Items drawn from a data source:

▬▬▬▬▬▬▬▬▬▬

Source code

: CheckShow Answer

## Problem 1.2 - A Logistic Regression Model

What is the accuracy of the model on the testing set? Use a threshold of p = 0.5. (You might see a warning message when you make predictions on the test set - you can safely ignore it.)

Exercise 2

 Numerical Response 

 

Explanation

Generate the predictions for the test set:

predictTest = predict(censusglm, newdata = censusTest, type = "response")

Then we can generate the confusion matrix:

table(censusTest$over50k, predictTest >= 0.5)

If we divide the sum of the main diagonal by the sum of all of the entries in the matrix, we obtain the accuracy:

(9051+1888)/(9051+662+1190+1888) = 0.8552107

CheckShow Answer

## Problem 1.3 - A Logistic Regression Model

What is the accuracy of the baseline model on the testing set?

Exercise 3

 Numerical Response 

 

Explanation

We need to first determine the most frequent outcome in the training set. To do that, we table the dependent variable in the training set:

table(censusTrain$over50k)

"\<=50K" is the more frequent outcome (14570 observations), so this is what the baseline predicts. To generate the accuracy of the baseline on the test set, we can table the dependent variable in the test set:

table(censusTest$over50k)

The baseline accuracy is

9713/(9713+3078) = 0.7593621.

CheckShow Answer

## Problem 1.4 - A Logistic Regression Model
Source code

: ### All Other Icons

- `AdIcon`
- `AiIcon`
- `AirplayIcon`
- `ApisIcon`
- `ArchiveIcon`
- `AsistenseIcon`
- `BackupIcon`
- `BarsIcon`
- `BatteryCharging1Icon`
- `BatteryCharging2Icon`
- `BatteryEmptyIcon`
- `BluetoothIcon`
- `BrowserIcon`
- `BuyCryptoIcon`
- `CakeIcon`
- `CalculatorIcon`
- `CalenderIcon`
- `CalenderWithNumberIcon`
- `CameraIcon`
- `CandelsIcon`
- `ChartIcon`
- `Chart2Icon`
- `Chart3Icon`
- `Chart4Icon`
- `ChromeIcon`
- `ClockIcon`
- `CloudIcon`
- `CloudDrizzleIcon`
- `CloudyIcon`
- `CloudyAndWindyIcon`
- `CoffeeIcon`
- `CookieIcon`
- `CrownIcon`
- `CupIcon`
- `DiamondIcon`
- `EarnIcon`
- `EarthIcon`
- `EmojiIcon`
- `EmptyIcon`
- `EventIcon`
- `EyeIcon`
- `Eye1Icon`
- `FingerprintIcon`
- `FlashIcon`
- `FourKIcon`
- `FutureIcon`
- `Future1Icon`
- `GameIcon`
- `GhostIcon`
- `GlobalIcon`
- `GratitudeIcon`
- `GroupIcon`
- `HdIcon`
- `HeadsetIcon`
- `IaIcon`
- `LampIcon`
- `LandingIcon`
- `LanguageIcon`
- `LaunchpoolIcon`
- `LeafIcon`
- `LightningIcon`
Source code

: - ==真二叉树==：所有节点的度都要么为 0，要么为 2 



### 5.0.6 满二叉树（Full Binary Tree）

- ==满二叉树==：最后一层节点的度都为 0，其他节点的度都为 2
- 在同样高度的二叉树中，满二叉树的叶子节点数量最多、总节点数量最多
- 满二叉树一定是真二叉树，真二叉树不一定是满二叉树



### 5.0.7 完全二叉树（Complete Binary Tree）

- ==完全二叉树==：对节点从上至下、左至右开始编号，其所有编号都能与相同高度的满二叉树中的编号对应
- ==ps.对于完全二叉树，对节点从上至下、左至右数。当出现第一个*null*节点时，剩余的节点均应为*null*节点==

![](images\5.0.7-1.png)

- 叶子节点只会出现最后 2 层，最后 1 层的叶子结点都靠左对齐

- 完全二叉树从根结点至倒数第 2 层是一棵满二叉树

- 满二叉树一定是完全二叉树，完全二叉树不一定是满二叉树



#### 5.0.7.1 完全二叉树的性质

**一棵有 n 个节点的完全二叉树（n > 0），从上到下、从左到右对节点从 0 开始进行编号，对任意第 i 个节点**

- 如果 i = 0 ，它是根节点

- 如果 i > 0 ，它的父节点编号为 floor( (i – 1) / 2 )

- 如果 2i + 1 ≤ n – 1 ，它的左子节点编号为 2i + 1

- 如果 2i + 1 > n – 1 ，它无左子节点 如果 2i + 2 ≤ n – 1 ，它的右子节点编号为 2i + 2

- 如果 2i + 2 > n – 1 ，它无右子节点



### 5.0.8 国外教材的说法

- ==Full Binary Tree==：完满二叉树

▬▬▬▬▬▬▬▬▬▬

Exercise: Identify each line in the rows above that contains the word "testing", with matching case, and copy those lines.

Task response:
What is the accuracy of the model on the testing set? Use a threshold of p = 0.5. (You might see a warning message when you make predictions on the test set - you can safely ignore it.)
What is the accuracy of the baseline model on the testing set?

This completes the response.